No Porto, alunos de 2 e 3 anos interpretam textos com auxílio da
tecnologia. Após lerem O Caso do Bolinho, da escritora Tatiana Belinky,
eles jogaram games, desenvolvidos pelas professoras, com os elementos da
obra. Muitos ajudavam os colegas a completar o jogo nos tablets,
recontando uns para os outros a história.
No Colégio Santa Maria, no Jardim Marajoara, as crianças do 4.º ano
do fundamental fizeram interpretação de texto em outro formato.
Primeiro, aprenderam a programar histórias em quadrinhos virtuais.

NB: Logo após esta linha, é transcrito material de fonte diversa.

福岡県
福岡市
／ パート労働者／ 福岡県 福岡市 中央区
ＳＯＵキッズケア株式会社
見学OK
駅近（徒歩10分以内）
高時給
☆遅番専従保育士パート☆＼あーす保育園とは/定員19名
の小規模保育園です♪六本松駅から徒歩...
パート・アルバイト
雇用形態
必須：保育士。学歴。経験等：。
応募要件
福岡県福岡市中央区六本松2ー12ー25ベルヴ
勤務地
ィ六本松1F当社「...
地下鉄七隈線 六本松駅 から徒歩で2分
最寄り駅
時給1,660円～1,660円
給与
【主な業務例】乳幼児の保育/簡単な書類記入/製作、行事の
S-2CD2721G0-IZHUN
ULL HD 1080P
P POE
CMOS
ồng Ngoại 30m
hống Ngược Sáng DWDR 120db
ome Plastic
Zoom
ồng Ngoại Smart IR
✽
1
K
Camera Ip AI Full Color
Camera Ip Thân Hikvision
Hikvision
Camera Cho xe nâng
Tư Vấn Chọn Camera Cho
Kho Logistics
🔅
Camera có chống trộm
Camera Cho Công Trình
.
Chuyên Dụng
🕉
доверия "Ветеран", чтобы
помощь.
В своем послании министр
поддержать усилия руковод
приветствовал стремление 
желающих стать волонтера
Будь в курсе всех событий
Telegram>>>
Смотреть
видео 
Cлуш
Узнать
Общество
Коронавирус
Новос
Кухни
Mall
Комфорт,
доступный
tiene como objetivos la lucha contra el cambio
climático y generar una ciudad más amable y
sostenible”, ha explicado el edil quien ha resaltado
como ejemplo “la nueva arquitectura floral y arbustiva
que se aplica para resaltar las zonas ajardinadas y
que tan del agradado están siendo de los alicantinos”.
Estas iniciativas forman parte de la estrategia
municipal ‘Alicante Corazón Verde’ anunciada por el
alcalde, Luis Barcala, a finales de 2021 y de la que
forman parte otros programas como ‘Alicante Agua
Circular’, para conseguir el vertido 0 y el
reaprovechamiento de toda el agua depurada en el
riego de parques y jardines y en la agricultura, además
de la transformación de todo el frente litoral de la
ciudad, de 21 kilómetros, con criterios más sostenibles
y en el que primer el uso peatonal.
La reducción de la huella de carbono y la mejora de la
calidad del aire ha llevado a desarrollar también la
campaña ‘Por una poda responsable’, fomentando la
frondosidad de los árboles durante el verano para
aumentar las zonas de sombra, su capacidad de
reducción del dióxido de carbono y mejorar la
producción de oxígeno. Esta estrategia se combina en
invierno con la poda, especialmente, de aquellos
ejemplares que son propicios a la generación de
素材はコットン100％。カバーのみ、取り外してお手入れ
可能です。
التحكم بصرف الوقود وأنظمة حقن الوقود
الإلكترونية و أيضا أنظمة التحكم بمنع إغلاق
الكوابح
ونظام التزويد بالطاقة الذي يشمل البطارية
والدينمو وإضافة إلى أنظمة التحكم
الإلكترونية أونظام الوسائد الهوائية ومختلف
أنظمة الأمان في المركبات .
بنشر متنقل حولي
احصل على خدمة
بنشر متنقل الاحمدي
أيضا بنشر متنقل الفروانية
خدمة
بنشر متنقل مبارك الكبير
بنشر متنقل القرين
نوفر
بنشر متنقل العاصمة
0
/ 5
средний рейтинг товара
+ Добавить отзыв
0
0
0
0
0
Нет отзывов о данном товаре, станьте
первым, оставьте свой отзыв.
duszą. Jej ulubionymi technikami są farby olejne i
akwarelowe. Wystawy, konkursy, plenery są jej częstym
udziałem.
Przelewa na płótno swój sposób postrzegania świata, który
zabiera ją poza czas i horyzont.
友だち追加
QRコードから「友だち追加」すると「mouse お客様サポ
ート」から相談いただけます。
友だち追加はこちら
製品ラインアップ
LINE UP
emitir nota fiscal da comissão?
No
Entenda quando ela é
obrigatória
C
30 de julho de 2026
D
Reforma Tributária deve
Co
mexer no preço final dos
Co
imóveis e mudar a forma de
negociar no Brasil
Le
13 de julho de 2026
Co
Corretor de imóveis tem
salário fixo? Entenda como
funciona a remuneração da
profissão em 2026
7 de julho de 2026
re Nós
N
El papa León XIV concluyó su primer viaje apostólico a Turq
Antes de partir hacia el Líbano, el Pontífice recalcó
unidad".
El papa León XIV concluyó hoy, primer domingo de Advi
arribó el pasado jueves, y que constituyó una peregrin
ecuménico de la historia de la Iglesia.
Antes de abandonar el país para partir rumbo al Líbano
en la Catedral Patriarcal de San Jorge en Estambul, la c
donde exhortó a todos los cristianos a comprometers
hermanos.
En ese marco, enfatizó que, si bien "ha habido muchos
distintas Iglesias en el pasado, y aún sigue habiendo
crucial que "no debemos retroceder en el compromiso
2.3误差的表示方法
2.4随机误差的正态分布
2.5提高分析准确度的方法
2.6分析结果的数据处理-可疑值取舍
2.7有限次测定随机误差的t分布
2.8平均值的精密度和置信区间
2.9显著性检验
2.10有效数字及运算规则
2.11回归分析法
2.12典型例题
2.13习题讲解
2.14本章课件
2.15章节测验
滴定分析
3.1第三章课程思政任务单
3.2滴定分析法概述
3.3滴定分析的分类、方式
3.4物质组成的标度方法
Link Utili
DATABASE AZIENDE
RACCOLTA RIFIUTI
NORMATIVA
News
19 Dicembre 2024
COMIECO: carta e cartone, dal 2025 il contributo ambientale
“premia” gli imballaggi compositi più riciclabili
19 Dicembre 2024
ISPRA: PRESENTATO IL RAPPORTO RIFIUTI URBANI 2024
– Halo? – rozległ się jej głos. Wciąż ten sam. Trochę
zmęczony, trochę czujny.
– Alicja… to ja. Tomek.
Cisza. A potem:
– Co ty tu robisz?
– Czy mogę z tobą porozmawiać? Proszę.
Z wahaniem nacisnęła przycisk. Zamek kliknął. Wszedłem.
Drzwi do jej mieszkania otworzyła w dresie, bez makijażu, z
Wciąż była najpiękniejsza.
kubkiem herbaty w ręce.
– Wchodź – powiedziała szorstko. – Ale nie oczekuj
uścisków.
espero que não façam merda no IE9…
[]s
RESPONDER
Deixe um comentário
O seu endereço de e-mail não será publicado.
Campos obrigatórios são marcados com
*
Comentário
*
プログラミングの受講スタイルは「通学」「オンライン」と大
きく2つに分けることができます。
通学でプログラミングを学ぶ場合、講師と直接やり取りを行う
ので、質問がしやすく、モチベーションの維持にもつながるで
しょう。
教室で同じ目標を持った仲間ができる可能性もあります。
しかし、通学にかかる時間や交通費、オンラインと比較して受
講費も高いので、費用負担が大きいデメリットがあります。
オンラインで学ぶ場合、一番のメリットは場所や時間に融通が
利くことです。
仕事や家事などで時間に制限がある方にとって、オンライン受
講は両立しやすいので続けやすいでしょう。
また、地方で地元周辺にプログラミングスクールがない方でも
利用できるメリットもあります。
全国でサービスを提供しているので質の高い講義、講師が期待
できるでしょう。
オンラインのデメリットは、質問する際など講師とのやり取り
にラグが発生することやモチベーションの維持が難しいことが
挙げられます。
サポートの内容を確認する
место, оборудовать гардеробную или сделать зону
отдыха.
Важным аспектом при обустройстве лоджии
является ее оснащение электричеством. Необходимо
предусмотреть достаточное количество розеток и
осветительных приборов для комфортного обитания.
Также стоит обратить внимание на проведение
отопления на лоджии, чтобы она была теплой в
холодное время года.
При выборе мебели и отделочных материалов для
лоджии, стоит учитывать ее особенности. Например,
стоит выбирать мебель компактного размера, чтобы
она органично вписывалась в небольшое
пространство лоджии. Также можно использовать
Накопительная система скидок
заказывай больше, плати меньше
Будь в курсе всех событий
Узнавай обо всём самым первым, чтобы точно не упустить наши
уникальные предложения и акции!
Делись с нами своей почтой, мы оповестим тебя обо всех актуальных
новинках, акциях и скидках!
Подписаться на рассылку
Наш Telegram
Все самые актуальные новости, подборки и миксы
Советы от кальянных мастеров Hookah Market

Depois, recontaram contos da escritora Ana Maria Machado. "A gente deu
uma adaptada nas falas para ficar mais atual", conta Matheus Siqueira de
Azevedo, de 9 anos.
Stop motion. Também no Santa Maria, a professora do
8.º ano Andreia Pistori, de Artes, tratou de Modernismo e Abstracionismo
no Brasil de um jeito diferente. Pediu que os alunos fizessem filmes em
stop motion (técnica de animação quadro a quadro, feita com sequências
de fotografias) da obra A Morte do Abaporu, de Tarsila do Amaral. Eles
modelaram em massinha os elementos da pintura. "Não deixei de dar a
teoria, mas ensino os alunos sobre arte na prática e de uma forma
totalmente nova para eles.
No Colégio Pueri Domus, o professor de Biologia Gabriel Antonini
passou um longo período fazendo testes e curadoria do material
tecnológico que apresentaria aos alunos. "Não basta ser bonito, tem de
acrescentar." Foi com um aplicativo 4D que ele conquistou tanto alunos –
da sua sala e de outras – quanto pais. Apontando a câmera do celular ou
do tablet para um desenho impresso em uma folha sulfite, ele consegue
mostrar diversos sistemas do corpo humano em 4D. "Consigo explicar de
uma forma muito melhor, já que é proibido no Brasil a dissecação de
mamíferos", diz.
Thales César Giriboni, de 16 anos, do Dante, se interessou tanto por
tecnologia que passou a desenvolvê-la para os professores e colegas. Ele
construiu uma agenda eletrônica capaz de sincronizar os dados
personalizados dos alunos, como compromissos diários e planos de estudo,
com as tarefas de toda a turma. "Quem perdeu a aula, pode ver depois o
que foi ensinado, se foi dada prova ou não."
Giriboni foi o que os educadores chamam de "protagonista" do próprio
conhecimento. É exatamente isso, apostam, que a tecnologia com qualidade
dentro da sala de aula poderá disseminar.